How to Use the Secret “Super Low Power Mode” on the iPhone X
Danielle from Leaf and Core
Reading Time: 3 minutes.
Battery life on the iPhone has never been phenomenal, and the iPhone X, unfortunately, doesn’t change that much (review in the works!). However, the iPhone X does bring with it a new tool to improve battery life. First, a little background. The iPhone X features an OLED display. There’s a few huge differences between the old screen, the LED, and the new OLED display, but the lighting on OLED displays makes the biggest difference for battery life. For an LED or LCD display, the whole screen is lit up. A few big, bright lights are on all the time, shining through the pixels to light them all up equally. OLED screens light up each pixel individually. This means the whole screen doesn’t have to be lit. Not only does this improve contrast on the screen, it drastically reduces the amount of electricity the screen uses.

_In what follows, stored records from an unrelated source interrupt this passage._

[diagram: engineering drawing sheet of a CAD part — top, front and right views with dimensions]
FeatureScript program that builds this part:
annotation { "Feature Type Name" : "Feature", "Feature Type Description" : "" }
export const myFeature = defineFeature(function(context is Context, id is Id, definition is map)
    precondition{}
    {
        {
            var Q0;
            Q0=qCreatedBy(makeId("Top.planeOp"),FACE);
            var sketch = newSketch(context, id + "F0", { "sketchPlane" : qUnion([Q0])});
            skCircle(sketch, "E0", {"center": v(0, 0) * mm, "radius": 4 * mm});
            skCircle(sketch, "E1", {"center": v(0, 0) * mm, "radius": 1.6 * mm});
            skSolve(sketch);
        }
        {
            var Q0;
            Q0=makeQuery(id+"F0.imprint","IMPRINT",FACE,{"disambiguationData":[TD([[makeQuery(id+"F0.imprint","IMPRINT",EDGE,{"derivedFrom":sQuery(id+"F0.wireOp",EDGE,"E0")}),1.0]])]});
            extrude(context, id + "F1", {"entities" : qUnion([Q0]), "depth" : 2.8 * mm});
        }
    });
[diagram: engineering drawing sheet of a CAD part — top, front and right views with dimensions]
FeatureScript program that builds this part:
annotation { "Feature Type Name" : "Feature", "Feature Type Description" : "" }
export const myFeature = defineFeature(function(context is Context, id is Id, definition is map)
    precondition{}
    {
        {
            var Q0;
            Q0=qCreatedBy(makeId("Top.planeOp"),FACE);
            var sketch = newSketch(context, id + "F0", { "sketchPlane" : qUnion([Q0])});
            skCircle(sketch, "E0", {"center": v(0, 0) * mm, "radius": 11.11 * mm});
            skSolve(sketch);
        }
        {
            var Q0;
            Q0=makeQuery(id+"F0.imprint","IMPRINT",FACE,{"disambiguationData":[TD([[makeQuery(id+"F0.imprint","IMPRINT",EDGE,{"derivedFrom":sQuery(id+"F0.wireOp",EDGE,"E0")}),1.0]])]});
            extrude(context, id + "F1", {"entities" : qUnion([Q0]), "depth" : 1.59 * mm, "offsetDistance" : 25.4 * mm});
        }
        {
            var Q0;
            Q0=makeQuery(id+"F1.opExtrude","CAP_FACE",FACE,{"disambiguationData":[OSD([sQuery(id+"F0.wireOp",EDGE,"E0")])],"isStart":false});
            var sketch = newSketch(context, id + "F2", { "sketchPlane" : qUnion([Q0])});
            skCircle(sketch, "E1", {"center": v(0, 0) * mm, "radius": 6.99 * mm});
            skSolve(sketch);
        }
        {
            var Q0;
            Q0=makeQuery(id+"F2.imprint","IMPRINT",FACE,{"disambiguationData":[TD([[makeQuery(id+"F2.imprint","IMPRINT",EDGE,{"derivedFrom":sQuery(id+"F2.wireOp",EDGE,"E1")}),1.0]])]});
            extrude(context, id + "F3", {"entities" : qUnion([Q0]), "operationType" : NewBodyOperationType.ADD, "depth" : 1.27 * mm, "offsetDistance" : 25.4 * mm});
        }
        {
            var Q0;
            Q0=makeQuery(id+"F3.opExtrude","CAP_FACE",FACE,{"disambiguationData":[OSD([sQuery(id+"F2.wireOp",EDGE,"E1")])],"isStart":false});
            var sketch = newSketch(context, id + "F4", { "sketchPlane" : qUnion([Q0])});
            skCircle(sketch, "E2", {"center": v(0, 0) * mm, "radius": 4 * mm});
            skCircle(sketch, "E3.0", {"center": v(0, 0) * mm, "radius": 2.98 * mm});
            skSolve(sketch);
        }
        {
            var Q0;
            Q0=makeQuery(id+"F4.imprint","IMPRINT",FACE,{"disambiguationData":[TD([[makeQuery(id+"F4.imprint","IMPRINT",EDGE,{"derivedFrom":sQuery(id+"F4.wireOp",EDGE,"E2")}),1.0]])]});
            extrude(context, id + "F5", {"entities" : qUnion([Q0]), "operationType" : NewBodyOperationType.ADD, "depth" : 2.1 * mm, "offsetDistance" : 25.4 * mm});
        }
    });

You can take advantage of this now if you have an iPhone X. A wallpaper that’s all or mostly black would use less electricity than a colorful one. Even a grayscale display would have more dark pixels. There’s a secret super-low-power mode in iOS, one you can unlock by using invert colors and grayscale—features already built in to iOS—to increase the black pixels on the display, and therefore us a lot less energy. How much less? One tester saw a 60% improvement over the stock settings! You’ll have to change a few settings to make switching back and forth between regular usage and the super saver mode, but once you do, you’ll have a new way to save hours of battery life. Here’s how you can do that yourself in just a few easy steps.
The method of using inverted colors and grayscale filters to improve battery life isn’t new. Android has been doing this for years, as they’ve been using OLED displays for some time now. While Apple didn’t think OLED displays were good enough for the iPhone (they lacked color accuracy), now that Apple has designed their own, iOS users can get in on the battery life savings. Many Android phones already have a super low power mode that makes the screen black and white, and some have always-on displays, that light up only enough pixels to tell the time. Fortunately, those of us on iOS can now do the same.
This is the shortcut you’ll have at the end of the guide below. Turning these on will save you drastic amounts of battery life.
You’ll have to venture into accessibility features. What we want to do is enable a quick way to toggle Smart Invert and Grayscale. Now, a word of warning. Turning on Smart Invert will disable True Tone and Night Shift. You can re-enable them when you’re not in desperate need for a little extra battery life though.
First, we have to tell iOS that when you adjust the color of the screen, you want it going to grayscale. Go to General > Accessibility > Display Accommodations > Color Filters. Here, turn on the switch, and select Grayscale. Then, turn it back off. We’ll add a shortcut for this later, but we had to tell iOS we need it to alternate between gray and normal when you hit the shortcut button.
Next, we’ll add the shortcut to the screen lock button (alternatively, you can add a shortcut to Control Center).
Start off by going to General > Accessibility. Here, you’ll have to scroll all the way to the bottom, the the Accessibility Shortcut. Tap that and select Color Filters (which you just set to grayscale) and Smart Invert Colors. Now, triple click the lock button. A dialog should pop up at the bottom. You’ll have to triple click for each option, but, by doing this, you’re just a few taps and 6 clicks away from a screen that uses considerably less electricity. You’ll see drastically longer battery life now.
You can choose to only enable Smart Invert Colors, which might be enough for you, but I found grayscale makes it feel less jarring. On top of that, displaying colors does take more power than displaying shades of gray, so this option will help you sip every bit of juice out of your phone. With this new power saving feature handy, and in combination with Apple’s own low power mode (which you can add to Control Center in iOS 11) your phone may be able to last you an entire weekend without a power source, if you need it to. iPhones still don’t have fantastic battery life, but with the help of this tip, you can go days with a reliable phone by your side.